Sistem Pengelolaan Basis Data (DBMS)
Sistem (aplikasi/perangkat lunak) pengelola basis data (DBMS) Pengelolaan basis data secara fisik tidak ditangani langsung oleh user (pemakai), tetapi ditangani oleh sebuah perangkat lunak (sistem) yang khusus / spesifik. Perangkat inilah disebut DBMS, yang akan menentukan bagaimana data diorganisasi, disimpan, diubah, dan diambil kembali. Perangkat tersebut juga menerapkan mekanisme pengamanan data (security), pemakaian data secara bersama (sharing data), pemaksaan keakuratan / konsistensi data, dan sebagainya.
Pemakai (user)
Ada beberapa jenis / tipe pemakai pada sistem basis data, berdasarkan cara mereka berinteraksi pada basis data, diantaranya adalah:
Programmer
Programmer adalah pemakai yang berinteraksi dengan basis data Aplikasi melalui DML (data manipulation language), yang disertakan dalam program yang ditulis dalam bahasa pemrograman induk (seperti pascal, cobol, clipper, foxpro, dan lainnya).
User Mahir (Casual Users)
User Mahir (Casual Users) adalah pemakai yang berinteraksi dengan sistem tanpa menulis modul program. Mereka menyatakan query (untuk akses data), dengan bahasa query yang telah disediakan oleh suatu DBMS.
User Umum
User Umum adalah pemakai yang berinteraksi dengan sistem basis data melalui pemanggilan satu program aplikasi permanen, yang telah ditulis / disediakan sebelumnya.
User Khusus
User Khusus adalah pemakai yang menulis aplikasi basis data non konvensional untuk keperluan khusus.

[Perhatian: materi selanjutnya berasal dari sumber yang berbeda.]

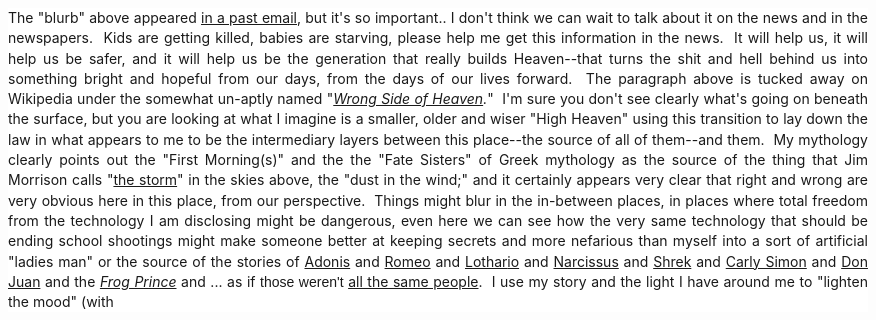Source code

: <p style="text-align:justify">The &quot;blurb&quot; above appeared&nbsp;<a data-saferedirecturl="https://www.google.com/url?hl=en&amp;q=http://arrr.s.lamc.la/&amp;source=gmail&amp;ust=1525464188473000&amp;usg=AFQjCNGxmEnDMW5mdiZRBcbB--RMz9RGKw" href="./ARFAXAD.html" rel="noopener" target="_blank">in a past email</a>, but it&#39;s so important.. I don&#39;t think we can wait to talk about it on the news and in the newspapers.&nbsp; Kids are getting killed, babies are starving, please help me get this information in the news.&nbsp; It will help us, it will help us be safer, and it will help us be the generation that really builds Heaven--that turns the shit and hell behind us into something bright and hopeful from our days, from the days of our lives forward.&nbsp; The paragraph above is tucked away on Wikipedia under the somewhat un-aptly named &quot;<i><a data-saferedirecturl="https://www.google.com/url?hl=en&amp;q=https://en.wikipedia.org/wiki/Wrong_Side_of_Heaven&amp;source=gmail&amp;ust=1525464188473000&amp;usg=AFQjCNHMlj2x2HRlFpmTYxOUJTW_gbLSsA" href="https://en.wikipedia.org/wiki/Wrong_Side_of_Heaven" target="_blank">Wrong Side of Heaven</a>.</i>&quot;&nbsp; I&#39;m sure you don&#39;t see clearly what&#39;s going on beneath the surface, but you are looking at what I imagine is a smaller, older and wiser &quot;High Heaven&quot; using this transition to lay down the law in what appears to me to be the intermediary layers between this place--the source of all of them--and them.&nbsp; My mythology clearly points out the &quot;First Morning(s)&quot; and the the &quot;Fate Sisters&quot; of Greek mythology as the source of the thing that Jim Morrison calls &quot;<a data-saferedirecturl="https://www.google.com/url?hl=en&amp;q=./FINALE.html&amp;source=gmail&amp;ust=1525464188473000&amp;usg=AFQjCNHDnFS6Nl9aCM2twMwp2pAIFfyZtA" href="./FINALE.html" rel="noopener" target="_blank">the storm</a>&quot; in the skies above, the &quot;dust in the wind;&quot; and it certainly appears very clear that right and wrong are very obvious here in this place, from our perspective.&nbsp; Things might blur in the in-between places, in places where total freedom from the technology I am disclosing might be dangerous, even here we can see how the very same technology that should be ending school shootings might make someone better at keeping secrets and more nefarious than myself into a sort of artificial &quot;ladies man&quot; or the source of the stories of&nbsp;<a data-saferedirecturl="https://www.google.com/url?hl=en&amp;q=http://ad.lamc.la/&amp;source=gmail&amp;ust=1525464188473000&amp;usg=AFQjCNHOuWGBGxbKlZcq7scNP4n3V2FVlQ" href="./NITY.html" rel="noopener" target="_blank">Adonis</a>&nbsp;and&nbsp;<a data-saferedirecturl="https://www.google.com/url?hl=en&amp;q=http://yitsnotaze.shiningbright.online/&amp;source=gmail&amp;ust=1525464188473000&amp;usg=AFQjCNEJSC_q46YqFzbfdFbvLRa_OhPJBQ" href="https://en.wikipedia.org/wiki/Special:Contributions/Damonthesis" rel="noopener" target="_blank">Romeo</a>&nbsp;and&nbsp;<a data-saferedirecturl="https://www.google.com/url?hl=en&amp;q=./MEALLTERY.html&amp;source=gmail&amp;ust=1525464188473000&amp;usg=AFQjCNHEhifZwLcXifAn5ZL0UlAGB9gMTg" href="./MEALLTERY.html" rel="noopener" target="_blank">Lothar<wbr>io</wbr></a>&nbsp;and&nbsp;<a data-saferedirecturl="https://www.google.com/url?hl=en&amp;q=http://amen.s.lamc.la/&amp;source=gmail&amp;ust=1525464188473000&amp;usg=AFQjCNHFfgUZNcbfAauIqJTqhaova5_MXQ" href="https://fromthemachine.org/SERENADE.html" rel="noopener" target="_blank">Narcissus</a>&nbsp;and&nbsp;<a data-saferedirecturl="https://www.google.com/url?hl=en&amp;q=http://ka.s.lamc.la/&amp;source=gmail&amp;ust=1525464188473000&amp;usg=AFQjCNFsr6Vq4z4wxomTn27vnqNm6CVZgg" href=".//" rel="noopener" target="_blank">Shrek</a>&nbsp;and<wbr>&nbsp;<a data-saferedirecturl="https://www.google.com/url?hl=en&amp;q=http://hammer.lamc.la/&amp;source=gmail&amp;ust=1525464188473000&amp;usg=AFQjCNEjwu4jGHTWrJbLXbWk3Rh17-yOsw" href="http://sendvid.com/v7w7lt2j" rel="noopener" target="_blank">Carly Simon</a>&nbsp;and&nbsp;<a data-saferedirecturl="https://www.google.com/url?hl=en&amp;q=./SEVENTY.html&amp;source=gmail&amp;ust=1525464188473000&amp;usg=AFQjCNGyQA2rVB06PQ-U-Mu8h9wkKIZtkQ" href="./SEVENTY.html" rel="noopener" target="_blank">Don Juan</a>&nbsp;and the&nbsp;<i><a data-saferedirecturl="https://www.google.com/url?hl=en&amp;q=https://www.youtube.com/watch?v%3D-2wutEzjy_E&amp;source=gmail&amp;ust=1525464188473000&amp;usg=AFQjCNFpR2oN37LizoClrOqTQunfvs6HTQ" href="https://www.youtube.com/watch?v=-2wutEzjy_E" rel="noopener" target="_blank">Frog Prince</a></i>&nbsp;and ... as if&nbsp;<span style='font-family:"comic sans ms",sans-serif'>those weren&#39;t</span>&nbsp;<a data-saferedirecturl="https://www.google.com/url?hl=en&amp;q=https://en.wikipedia.org/wiki/The_Golden_Ass&amp;source=gmail&amp;ust=1525464188473000&amp;usg=AFQjCNH34pprbRJV8s2w3EFGk3cLdbxXIQ" href="https://en.wikipedia.org/wiki/The_Golden_Ass" rel="noopener" target="_blank">all the same people</a>.&nbsp; I use my story and the light I have around me to &quot;lighten the mood&quot; (with&nbsp;<a data-saferedirecturl="https://www.google.com/url?hl=en&amp;q=./MORCANDLE.html&amp;source=gmail&amp;ust=1525464188473000&amp;usg=AFQjCNGGBUW9rlqGvO3cQRLX-Ocea2BtpQ" href="./MORCANDLE.html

Aplikasi (perangkat lunak) lain (bersifat optional)
Aplikasi AI, Sistem Pakar, Pengolahan Citra, dan lainnyal, yang bisa saja mengakses basis data dengan / tanpa DBMS. Aplikasi (perangkat lunak) lain Aplikasi lain ini bersifat optional, ada tidaknya tergantung pada kebutuhan kita. DBMS yang kita gunakan lebih berperan dalam pengorganisasian data dalam basis data, sementara bagi pemakai basis data (khususnya yang menjadi end user) dapat disediakan program khusus untuk melakukan pengisian, pengubahan dan pengambilan data.